## [The data]

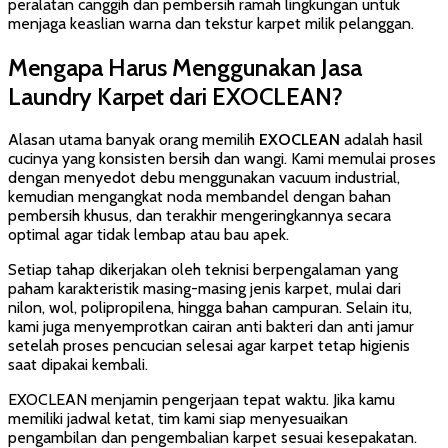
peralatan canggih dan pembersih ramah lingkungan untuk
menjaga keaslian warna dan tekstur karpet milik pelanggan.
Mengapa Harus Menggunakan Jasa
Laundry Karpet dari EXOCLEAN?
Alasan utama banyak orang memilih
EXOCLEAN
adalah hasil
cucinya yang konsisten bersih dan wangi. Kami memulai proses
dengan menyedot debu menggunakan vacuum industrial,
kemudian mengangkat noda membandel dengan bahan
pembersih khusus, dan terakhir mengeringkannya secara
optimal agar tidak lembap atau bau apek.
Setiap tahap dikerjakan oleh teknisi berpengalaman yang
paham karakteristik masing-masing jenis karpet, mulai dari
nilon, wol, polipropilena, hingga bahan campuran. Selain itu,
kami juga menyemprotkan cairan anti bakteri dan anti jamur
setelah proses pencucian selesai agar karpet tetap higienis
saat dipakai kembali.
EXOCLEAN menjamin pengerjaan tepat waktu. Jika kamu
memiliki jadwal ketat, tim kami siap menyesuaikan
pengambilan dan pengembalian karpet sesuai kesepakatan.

--

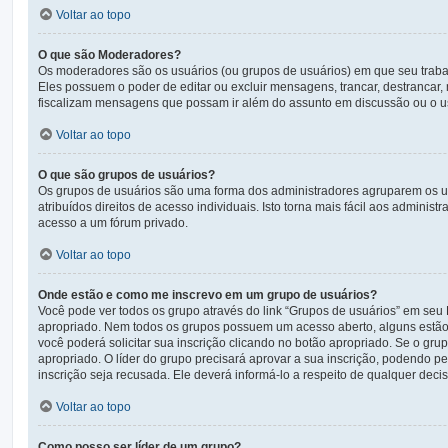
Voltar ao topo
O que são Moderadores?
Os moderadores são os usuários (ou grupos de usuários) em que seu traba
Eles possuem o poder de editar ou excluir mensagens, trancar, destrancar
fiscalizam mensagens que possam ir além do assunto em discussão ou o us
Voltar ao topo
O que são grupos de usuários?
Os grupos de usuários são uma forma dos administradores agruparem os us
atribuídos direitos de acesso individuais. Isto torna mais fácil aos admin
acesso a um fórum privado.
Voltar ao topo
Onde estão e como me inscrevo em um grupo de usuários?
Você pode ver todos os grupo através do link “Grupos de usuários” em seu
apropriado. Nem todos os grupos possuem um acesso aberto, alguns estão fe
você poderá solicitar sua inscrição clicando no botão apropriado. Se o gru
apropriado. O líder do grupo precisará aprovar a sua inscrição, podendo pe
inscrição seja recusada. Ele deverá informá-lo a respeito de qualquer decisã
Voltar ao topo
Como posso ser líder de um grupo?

## [Problem requirements]
The expected answer is an exact copy of the lines above, beginning at the line with "apropriado. O líder" and ending at the line with "Como posso ser líder de um grupo?", with both ends in.

## [Response to the exercise]
apropriado. O líder do grupo precisará aprovar a sua inscrição, podendo pe
inscrição seja recusada. Ele deverá informá-lo a respeito de qualquer decisã
Voltar ao topo
Como posso ser líder de um grupo?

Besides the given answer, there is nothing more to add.